Irregularities elastic recovery are formed as a result of unequal size elastic buckling cutting tool surface layer of wood in areas of varying density. Different density and hardness of the annual rings of wood recovered after passage of the tool is not the same, resulting in which the surface treatment produces uneven. Structural irregularities are different in shape, size and location of the basin, obtained on the surfaces of products molded from wood particles, and due to the method of manufacture of these products and the arrangement of the particles. Hairiness – a presence on the surface treatment is often located partially separated fibers. In the shop floor to Comparative visual assessment of surface roughness polzuyuteya specially manufactured standards.
Each model is made from the same wood species and process issues. same kind of cutting, and controlled by that part. shop conditions for a comparative visual assessment of surface roughness polzuyuteya specially manufactured standards. Each model is made from the same wood species and process issues. same type of cut, and that controlled items.
For large volume production of metal products, containing fittings is advisable to use automatic lathes poluavtomatov.S their help is provided by an increase in the rate of production of parts and accuracy specifications of the products compared to manually processing workpieces on lathes stankah.Rezbonareznye work has been done with the dice, thread-heads, taps and cutters. Condition threading cutter requires kinematic dependence spindle speed of longitudinal feed reztsa.Na turning cam and a number of software to control (CNC) machines and semi-automatic kinematic schemes such dependence is not provided, so threading cutters can only be done when applying for these special extras and ustroystv.Dopolnitelnye devices are driven by gear, is placed on the rear end of the spindle, the movement from which a replacement guitar gear ring is transmitted to a special cam or screw, carrying out a longitudinal flow koretki Crusade supporta.Pri tapping is necessary that for one revolution of the spindle cutter shifted by an amount shaga.Taka as one operation by the tool in one revolution of the lead cam, the spindle speed is related to speed cam gear ratio, which is ensured by the selection of replacement wheels.
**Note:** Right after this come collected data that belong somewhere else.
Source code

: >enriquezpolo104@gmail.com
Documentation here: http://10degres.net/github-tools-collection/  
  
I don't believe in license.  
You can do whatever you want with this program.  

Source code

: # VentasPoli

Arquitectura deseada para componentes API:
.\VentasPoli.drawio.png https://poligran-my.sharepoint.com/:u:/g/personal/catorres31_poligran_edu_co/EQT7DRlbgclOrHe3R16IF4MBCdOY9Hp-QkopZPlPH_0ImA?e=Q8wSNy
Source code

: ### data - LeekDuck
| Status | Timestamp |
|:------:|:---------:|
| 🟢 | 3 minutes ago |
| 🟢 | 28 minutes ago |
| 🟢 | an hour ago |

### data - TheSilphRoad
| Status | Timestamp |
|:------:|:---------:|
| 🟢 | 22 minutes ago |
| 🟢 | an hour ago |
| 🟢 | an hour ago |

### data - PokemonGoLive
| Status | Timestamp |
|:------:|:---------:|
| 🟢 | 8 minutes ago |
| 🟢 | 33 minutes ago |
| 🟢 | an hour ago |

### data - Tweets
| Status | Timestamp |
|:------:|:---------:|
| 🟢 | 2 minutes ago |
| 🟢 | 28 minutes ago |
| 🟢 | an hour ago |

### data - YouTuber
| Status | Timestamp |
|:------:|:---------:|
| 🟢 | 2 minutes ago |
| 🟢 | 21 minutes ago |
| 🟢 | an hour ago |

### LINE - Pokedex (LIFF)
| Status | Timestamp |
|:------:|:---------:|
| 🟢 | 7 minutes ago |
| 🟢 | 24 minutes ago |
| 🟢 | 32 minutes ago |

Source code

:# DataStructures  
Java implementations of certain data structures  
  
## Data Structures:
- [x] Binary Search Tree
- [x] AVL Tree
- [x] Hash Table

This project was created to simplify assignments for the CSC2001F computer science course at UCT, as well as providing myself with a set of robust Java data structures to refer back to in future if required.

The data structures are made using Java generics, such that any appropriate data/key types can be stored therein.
Preservation of the equal and favorable conditions for cutting the left and right surfaces of the screw relative to the tool requires that face of tool coincides with the normal to each of the helical surfaces rezby.Eto a cut condition is met when the front face is inclined at an angle equal to the angle to create lift rezby.S on the tool back angle of the axis of the tool have higher axis workpiece when cutting threads and lower right – when cutting the left. These conditions provide a normal quality of thread-cutters work on automatic lathes and semiautomatic.